* [Exercise objective] List each line of the data that holds the string "space".

* [Supplied material]
== Segment start ==
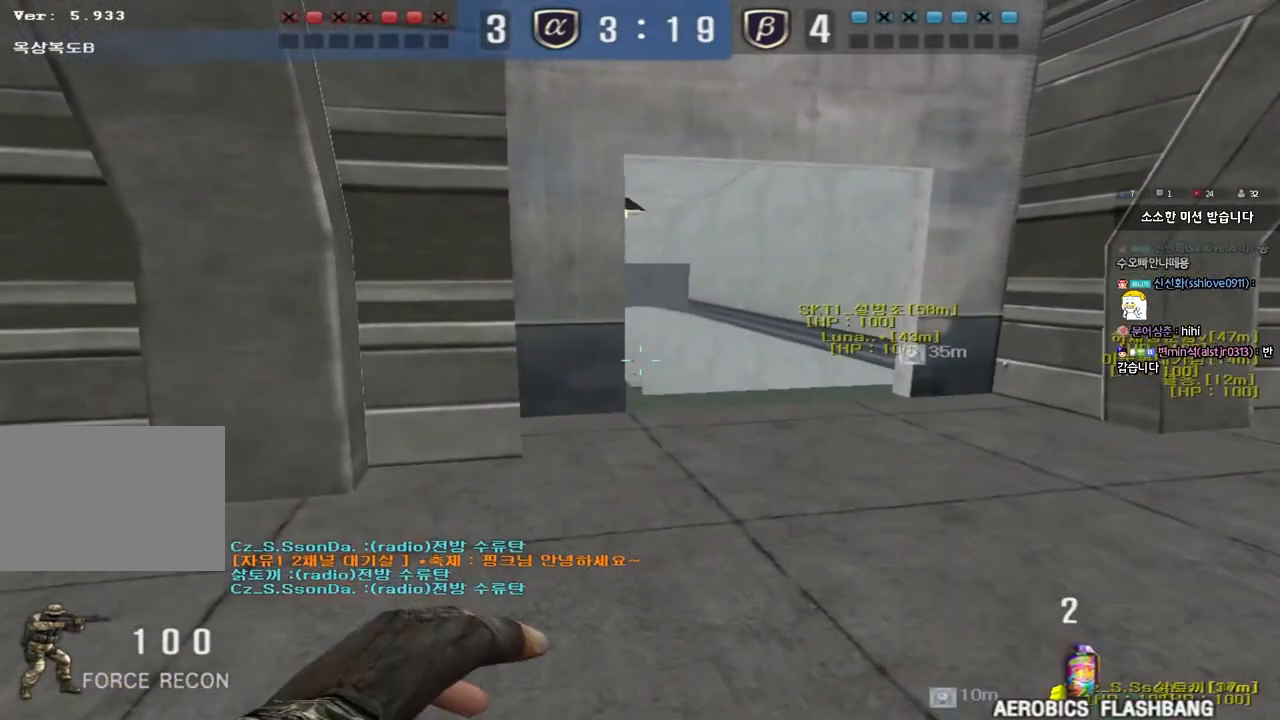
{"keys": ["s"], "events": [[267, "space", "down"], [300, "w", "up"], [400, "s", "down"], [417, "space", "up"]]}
== Segment end ==
== Segment start ==
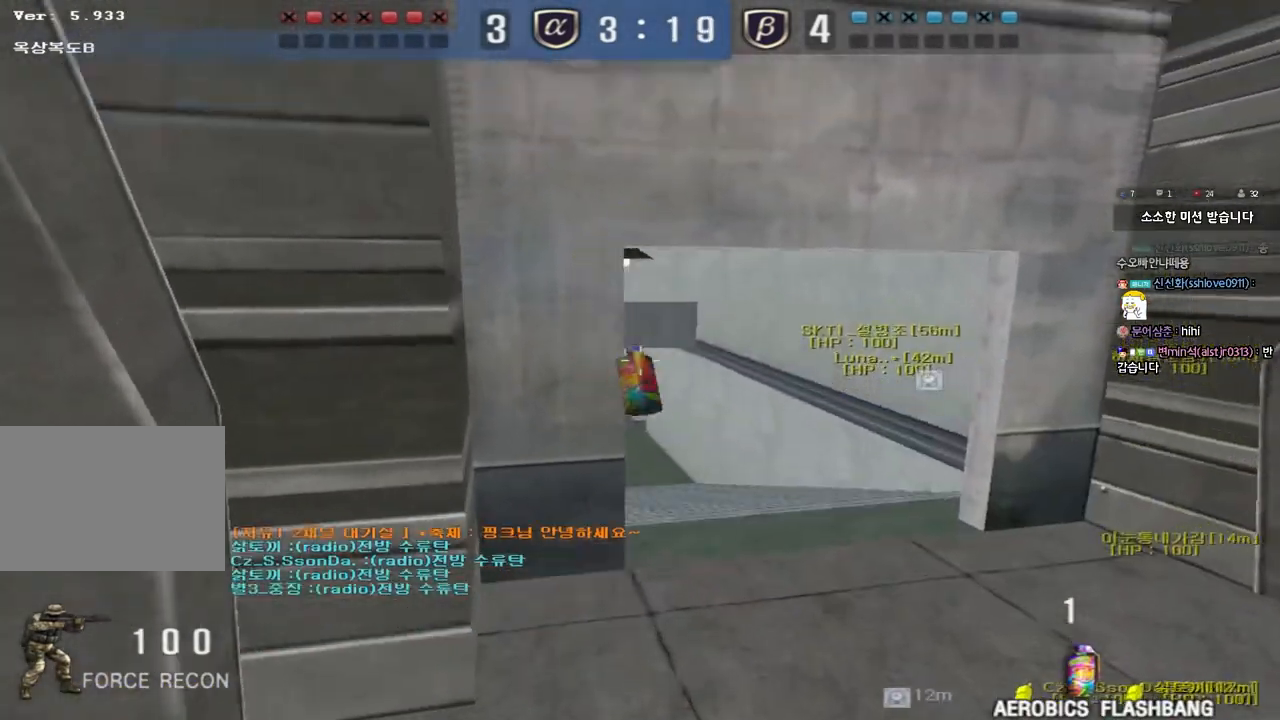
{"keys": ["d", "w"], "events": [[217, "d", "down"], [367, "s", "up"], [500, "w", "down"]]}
== Segment end ==
== Segment start ==
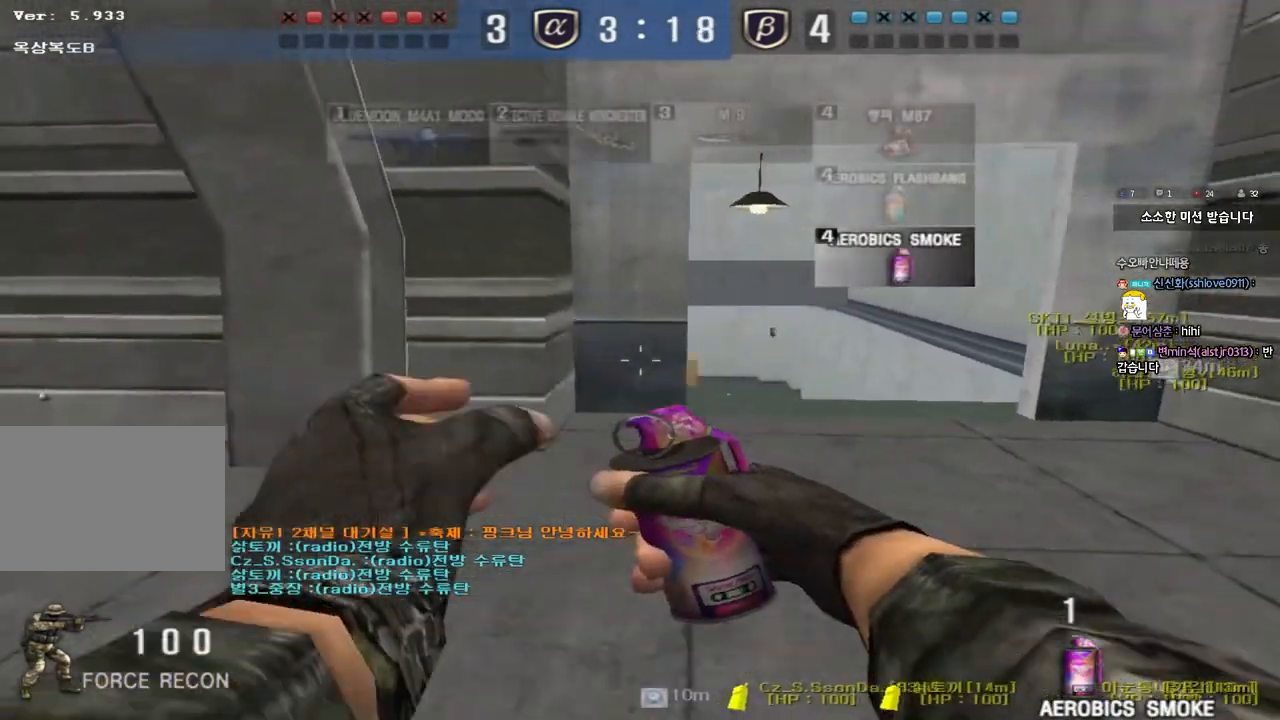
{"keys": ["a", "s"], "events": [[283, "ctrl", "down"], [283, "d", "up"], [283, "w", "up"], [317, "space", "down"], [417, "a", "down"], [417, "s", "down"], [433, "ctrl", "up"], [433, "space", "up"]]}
== Segment end ==
* [Answer to this exercise]
{"keys": ["s"], "events": [[267, "space", "down"], [300, "w", "up"], [400, "s", "down"], [417, "space", "up"]]}
{"keys": ["a", "s"], "events": [[283, "ctrl", "down"], [283, "d", "up"], [283, "w", "up"], [317, "space", "down"], [417, "a", "down"], [417, "s", "down"], [433, "ctrl", "up"], [433, "space", "up"]]}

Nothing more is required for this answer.